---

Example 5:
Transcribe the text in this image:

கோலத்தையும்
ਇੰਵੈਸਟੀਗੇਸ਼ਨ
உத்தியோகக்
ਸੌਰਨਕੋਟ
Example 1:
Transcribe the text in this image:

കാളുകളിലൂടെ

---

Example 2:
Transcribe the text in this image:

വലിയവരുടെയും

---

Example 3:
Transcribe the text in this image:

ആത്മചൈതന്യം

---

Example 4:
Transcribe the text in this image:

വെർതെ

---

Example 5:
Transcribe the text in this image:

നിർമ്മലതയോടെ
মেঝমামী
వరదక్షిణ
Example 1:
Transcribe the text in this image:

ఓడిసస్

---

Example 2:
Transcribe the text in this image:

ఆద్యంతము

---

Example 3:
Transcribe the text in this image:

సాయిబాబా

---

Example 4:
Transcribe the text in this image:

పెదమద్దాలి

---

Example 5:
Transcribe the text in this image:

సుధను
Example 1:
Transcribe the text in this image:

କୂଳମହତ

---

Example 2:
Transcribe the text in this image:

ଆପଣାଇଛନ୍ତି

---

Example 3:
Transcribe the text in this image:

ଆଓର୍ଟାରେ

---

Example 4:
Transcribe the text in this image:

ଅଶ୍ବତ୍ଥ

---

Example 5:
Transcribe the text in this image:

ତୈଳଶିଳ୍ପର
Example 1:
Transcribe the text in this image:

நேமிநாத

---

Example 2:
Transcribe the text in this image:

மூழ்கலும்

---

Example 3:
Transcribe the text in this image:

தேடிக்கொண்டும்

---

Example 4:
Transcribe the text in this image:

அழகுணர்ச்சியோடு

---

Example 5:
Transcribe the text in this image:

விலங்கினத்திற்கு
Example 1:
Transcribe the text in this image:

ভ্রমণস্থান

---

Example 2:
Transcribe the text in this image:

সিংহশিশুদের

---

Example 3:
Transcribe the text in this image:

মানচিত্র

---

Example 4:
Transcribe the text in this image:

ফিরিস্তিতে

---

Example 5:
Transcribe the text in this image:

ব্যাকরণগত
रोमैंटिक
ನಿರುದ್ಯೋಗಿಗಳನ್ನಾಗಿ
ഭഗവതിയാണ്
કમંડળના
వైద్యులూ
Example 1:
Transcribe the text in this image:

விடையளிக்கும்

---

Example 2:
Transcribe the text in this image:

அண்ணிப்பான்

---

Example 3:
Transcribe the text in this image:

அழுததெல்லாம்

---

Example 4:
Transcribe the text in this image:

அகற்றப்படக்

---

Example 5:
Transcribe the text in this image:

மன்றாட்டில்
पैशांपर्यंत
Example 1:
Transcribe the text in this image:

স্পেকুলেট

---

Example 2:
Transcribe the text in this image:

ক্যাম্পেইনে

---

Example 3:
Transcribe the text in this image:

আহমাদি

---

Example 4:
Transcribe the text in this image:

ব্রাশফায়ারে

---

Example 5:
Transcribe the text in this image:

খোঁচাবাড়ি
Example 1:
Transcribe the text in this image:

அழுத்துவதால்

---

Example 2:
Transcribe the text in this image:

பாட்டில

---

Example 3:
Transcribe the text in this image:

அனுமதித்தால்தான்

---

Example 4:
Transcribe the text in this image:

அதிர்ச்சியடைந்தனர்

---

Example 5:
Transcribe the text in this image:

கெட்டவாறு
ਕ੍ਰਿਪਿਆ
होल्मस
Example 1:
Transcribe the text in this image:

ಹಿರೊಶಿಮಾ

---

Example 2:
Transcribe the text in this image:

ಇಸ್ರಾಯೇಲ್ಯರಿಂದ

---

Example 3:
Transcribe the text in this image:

• [Exercise goal] Copy the entries word for word.

• [Reply]
---

Example 5:
Transcribe the text in this image:

கோலத்தையும்
ਇੰਵੈਸਟੀਗੇਸ਼ਨ
உத்தியோகக்
ਸੌਰਨਕੋਟ
Example 1:
Transcribe the text in this image:

കാളുകളിലൂടെ

---

Example 2:
Transcribe the text in this image:

വലിയവരുടെയും

---

Example 3:
Transcribe the text in this image:

ആത്മചൈതന്യം

---

Example 4:
Transcribe the text in this image:

വെർതെ

---

Example 5:
Transcribe the text in this image:

നിർമ്മലതയോടെ
মেঝমামী
వరదక్షిణ
Example 1:
Transcribe the text in this image:

ఓడిసస్

---

Example 2:
Transcribe the text in this image:

ఆద్యంతము

---

Example 3:
Transcribe the text in this image:

సాయిబాబా

---

Example 4:
Transcribe the text in this image:

పెదమద్దాలి

---

Example 5:
Transcribe the text in this image:

సుధను
Example 1:
Transcribe the text in this image:

କୂଳମହତ

---

Example 2:
Transcribe the text in this image:

ଆପଣାଇଛନ୍ତି

---

Example 3:
Transcribe the text in this image:

ଆଓର୍ଟାରେ

---

Example 4:
Transcribe the text in this image:

ଅଶ୍ବତ୍ଥ

---

Example 5:
Transcribe the text in this image:

ତୈଳଶିଳ୍ପର
Example 1:
Transcribe the text in this image:

நேமிநாத

---

Example 2:
Transcribe the text in this image:

மூழ்கலும்

---

Example 3:
Transcribe the text in this image:

தேடிக்கொண்டும்

---

Example 4:
Transcribe the text in this image:

அழகுணர்ச்சியோடு

---

Example 5:
Transcribe the text in this image:

விலங்கினத்திற்கு
Example 1:
Transcribe the text in this image:

ভ্রমণস্থান

---

Example 2:
Transcribe the text in this image:

সিংহশিশুদের

---

Example 3:
Transcribe the text in this image:

মানচিত্র

---

Example 4:
Transcribe the text in this image:

ফিরিস্তিতে

---

Example 5:
Transcribe the text in this image:

ব্যাকরণগত
रोमैंटिक
ನಿರುದ್ಯೋಗಿಗಳನ್ನಾಗಿ
ഭഗവതിയാണ്
કમંડળના
వైద్యులూ
Example 1:
Transcribe the text in this image:

விடையளிக்கும்

---

Example 2:
Transcribe the text in this image:

அண்ணிப்பான்

---

Example 3:
Transcribe the text in this image:

அழுததெல்லாம்

---

Example 4:
Transcribe the text in this image:

அகற்றப்படக்

---

Example 5:
Transcribe the text in this image:

மன்றாட்டில்
पैशांपर्यंत
Example 1:
Transcribe the text in this image:

স্পেকুলেট

---

Example 2:
Transcribe the text in this image:

ক্যাম্পেইনে

---

Example 3:
Transcribe the text in this image:

আহমাদি

---

Example 4:
Transcribe the text in this image:

ব্রাশফায়ারে

---

Example 5:
Transcribe the text in this image:

খোঁচাবাড়ি
Example 1:
Transcribe the text in this image:

அழுத்துவதால்

---

Example 2:
Transcribe the text in this image:

பாட்டில

---

Example 3:
Transcribe the text in this image:

அனுமதித்தால்தான்

---

Example 4:
Transcribe the text in this image:

அதிர்ச்சியடைந்தனர்

---

Example 5:
Transcribe the text in this image:

கெட்டவாறு
ਕ੍ਰਿਪਿਆ
होल्मस
Example 1:
Transcribe the text in this image:

ಹಿರೊಶಿಮಾ

---

Example 2:
Transcribe the text in this image:

ಇಸ್ರಾಯೇಲ್ಯರಿಂದ

---

Example 3:
Transcribe the text in this image:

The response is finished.